Beaver’s breach of contract claim is also without merit. Beaver uses the RGIS Policy and
Procedure Manual to argue that Beaver was “provided a contract right that enured to the benefit of
7
both employer and employee that her personal sick days . . . would be required to be used as part
of her right to FMLA in the first instance.” RGIS argues that the introductory page to the manual
clearly states that “the contents and information contained in this handbook are provided for
information only; this is not a contract and does not give rise to enforceable rights or obligations.”

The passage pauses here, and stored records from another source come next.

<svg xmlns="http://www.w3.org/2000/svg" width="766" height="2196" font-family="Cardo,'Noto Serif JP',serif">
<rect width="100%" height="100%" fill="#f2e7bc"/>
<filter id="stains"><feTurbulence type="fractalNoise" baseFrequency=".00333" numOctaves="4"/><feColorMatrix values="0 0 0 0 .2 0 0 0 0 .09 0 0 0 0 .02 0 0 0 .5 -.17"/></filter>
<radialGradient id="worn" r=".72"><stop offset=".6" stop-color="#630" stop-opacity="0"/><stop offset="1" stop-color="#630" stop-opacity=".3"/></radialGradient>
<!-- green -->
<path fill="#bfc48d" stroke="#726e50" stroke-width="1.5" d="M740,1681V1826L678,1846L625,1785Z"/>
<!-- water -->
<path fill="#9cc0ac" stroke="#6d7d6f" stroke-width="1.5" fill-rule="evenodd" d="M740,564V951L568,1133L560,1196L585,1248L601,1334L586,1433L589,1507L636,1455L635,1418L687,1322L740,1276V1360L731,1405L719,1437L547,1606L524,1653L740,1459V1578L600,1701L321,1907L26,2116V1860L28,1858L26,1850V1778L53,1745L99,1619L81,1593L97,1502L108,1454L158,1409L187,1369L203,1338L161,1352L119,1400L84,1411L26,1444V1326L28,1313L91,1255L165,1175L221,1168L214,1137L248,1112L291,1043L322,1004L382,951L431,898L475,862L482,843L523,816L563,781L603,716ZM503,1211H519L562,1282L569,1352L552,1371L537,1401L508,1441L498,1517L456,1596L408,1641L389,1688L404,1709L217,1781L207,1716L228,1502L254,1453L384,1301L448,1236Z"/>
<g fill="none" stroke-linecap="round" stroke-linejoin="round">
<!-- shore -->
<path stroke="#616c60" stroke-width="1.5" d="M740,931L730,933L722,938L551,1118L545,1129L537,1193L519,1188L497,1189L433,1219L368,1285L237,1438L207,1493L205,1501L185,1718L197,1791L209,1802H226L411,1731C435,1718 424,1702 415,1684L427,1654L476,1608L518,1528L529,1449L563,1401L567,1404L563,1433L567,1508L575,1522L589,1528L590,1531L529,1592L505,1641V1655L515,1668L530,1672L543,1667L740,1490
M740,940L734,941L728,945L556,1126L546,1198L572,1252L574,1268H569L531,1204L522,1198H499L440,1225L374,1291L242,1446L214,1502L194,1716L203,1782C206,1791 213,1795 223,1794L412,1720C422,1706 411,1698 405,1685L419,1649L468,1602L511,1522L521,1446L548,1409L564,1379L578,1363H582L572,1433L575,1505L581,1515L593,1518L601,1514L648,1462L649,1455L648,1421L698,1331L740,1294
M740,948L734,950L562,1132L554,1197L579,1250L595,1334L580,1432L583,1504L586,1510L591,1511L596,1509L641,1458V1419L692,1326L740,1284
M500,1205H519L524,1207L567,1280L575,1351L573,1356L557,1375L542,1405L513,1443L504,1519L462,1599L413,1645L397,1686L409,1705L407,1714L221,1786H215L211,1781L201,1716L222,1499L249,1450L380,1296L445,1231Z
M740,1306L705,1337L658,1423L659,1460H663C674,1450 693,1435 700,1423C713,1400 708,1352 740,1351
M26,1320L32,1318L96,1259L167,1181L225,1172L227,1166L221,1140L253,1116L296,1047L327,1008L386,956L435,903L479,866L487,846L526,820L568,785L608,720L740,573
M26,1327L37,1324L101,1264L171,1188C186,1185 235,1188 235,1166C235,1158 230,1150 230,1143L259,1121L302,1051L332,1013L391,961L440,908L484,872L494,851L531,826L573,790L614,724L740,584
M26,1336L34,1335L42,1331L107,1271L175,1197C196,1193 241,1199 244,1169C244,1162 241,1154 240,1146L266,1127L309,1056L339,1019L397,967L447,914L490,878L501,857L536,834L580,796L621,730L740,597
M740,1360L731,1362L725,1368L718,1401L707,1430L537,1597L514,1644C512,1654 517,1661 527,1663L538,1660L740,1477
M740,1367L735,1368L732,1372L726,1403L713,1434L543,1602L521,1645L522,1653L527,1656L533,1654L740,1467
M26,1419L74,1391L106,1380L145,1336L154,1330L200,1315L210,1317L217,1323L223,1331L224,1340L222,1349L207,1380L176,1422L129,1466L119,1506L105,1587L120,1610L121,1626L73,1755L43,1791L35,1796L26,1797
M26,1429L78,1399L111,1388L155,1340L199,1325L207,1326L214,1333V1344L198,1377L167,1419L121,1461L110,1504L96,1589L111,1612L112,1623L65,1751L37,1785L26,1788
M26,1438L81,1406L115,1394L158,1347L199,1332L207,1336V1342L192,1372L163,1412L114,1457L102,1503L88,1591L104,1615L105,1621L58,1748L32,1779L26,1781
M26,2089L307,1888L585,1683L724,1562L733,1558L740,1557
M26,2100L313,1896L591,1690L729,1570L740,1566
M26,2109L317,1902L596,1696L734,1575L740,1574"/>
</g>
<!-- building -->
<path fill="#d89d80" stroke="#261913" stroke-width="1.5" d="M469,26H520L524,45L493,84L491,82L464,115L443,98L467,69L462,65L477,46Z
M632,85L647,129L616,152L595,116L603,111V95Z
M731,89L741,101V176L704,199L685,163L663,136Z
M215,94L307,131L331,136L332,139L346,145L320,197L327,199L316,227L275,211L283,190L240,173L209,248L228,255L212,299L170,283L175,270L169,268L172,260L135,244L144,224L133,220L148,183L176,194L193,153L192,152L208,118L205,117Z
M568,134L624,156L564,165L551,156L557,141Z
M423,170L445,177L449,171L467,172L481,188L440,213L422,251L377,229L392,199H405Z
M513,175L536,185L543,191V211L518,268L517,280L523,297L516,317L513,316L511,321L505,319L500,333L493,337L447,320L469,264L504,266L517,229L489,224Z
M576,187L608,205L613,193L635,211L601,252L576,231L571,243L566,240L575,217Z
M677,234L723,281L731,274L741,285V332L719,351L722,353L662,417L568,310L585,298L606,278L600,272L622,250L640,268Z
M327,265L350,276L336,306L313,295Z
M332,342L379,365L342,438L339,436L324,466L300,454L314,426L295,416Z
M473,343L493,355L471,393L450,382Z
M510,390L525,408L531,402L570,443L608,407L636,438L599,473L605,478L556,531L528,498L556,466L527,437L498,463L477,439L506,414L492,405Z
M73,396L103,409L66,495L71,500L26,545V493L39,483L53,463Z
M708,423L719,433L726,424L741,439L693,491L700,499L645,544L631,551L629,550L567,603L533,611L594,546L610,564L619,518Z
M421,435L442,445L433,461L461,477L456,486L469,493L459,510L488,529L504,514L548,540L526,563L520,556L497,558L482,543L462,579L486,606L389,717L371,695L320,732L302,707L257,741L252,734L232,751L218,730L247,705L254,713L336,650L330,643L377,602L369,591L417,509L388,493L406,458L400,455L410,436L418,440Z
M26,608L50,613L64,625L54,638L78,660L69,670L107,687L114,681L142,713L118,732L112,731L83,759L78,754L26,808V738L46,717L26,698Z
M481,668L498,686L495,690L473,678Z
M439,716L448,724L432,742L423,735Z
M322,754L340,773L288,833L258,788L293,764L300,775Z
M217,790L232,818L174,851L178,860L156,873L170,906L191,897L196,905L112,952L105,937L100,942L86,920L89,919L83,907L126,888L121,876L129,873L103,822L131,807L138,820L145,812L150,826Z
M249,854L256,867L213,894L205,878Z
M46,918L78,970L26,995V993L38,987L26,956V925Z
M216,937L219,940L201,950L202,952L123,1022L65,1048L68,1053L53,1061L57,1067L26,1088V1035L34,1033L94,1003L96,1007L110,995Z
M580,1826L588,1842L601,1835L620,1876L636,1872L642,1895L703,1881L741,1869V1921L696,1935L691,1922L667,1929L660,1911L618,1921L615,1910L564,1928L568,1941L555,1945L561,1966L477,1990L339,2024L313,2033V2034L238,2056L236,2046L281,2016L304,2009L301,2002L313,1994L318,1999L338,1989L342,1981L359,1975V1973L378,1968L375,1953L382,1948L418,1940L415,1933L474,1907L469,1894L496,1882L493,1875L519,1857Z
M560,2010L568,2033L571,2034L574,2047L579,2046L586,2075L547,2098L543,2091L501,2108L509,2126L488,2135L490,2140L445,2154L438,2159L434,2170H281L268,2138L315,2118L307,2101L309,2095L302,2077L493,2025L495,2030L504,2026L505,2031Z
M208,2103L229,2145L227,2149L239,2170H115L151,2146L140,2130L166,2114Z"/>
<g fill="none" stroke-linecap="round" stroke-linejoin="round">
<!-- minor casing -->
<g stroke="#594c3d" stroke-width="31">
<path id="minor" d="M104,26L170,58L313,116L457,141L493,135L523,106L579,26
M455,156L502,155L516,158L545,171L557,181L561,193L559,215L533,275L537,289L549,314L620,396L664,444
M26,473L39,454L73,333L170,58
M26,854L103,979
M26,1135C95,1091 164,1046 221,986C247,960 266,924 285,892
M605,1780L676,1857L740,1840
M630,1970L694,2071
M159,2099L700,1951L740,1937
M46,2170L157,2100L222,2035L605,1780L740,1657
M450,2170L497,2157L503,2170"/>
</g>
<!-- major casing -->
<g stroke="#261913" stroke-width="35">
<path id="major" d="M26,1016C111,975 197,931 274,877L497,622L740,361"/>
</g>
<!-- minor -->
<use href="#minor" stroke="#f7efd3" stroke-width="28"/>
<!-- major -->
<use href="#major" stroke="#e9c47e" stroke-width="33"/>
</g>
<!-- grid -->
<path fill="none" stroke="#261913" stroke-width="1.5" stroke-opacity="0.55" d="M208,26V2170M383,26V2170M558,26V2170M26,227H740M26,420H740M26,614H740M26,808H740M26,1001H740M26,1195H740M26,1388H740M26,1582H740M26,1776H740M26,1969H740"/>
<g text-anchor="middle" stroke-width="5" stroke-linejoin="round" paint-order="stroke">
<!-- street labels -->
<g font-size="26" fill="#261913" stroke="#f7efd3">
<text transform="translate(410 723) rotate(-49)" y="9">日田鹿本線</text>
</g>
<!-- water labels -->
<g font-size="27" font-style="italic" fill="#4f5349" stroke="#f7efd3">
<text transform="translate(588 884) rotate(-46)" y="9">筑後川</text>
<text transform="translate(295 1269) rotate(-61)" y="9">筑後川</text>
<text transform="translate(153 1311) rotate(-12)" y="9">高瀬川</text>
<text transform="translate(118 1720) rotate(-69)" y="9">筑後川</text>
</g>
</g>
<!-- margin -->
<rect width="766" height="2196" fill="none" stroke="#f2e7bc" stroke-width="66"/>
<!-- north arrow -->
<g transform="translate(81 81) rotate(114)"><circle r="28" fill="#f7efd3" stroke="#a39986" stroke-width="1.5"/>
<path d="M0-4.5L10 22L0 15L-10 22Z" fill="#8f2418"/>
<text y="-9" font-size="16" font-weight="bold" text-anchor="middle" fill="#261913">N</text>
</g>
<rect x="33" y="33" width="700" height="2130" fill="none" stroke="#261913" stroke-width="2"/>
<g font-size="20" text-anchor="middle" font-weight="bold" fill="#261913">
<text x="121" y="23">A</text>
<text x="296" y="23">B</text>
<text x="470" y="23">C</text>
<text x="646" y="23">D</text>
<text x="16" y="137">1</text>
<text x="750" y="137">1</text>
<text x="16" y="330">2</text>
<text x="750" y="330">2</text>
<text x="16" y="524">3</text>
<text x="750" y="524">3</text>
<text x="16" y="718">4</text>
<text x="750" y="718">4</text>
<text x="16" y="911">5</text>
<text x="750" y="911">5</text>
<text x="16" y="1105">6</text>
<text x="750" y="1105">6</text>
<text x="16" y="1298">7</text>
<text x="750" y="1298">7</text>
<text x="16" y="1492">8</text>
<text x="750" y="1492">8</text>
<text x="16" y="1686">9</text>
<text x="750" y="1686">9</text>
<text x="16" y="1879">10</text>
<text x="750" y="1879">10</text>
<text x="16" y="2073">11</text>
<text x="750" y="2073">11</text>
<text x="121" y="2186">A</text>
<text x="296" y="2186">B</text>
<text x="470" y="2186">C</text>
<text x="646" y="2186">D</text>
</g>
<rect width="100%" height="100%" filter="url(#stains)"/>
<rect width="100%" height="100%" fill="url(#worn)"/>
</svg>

RGIS also points out that Beaver’s complaint “identifies by name only a single cause of action,
‘Violations of the Family and Medical Leave Act of 1993.’” Beaver’s contractual rights argument
is not within the scope of her complaint and, in any event, cannot succeed because the manual does
not create contractual rights.
III.
For the foregoing reasons, the judgment of the district court is affirmed.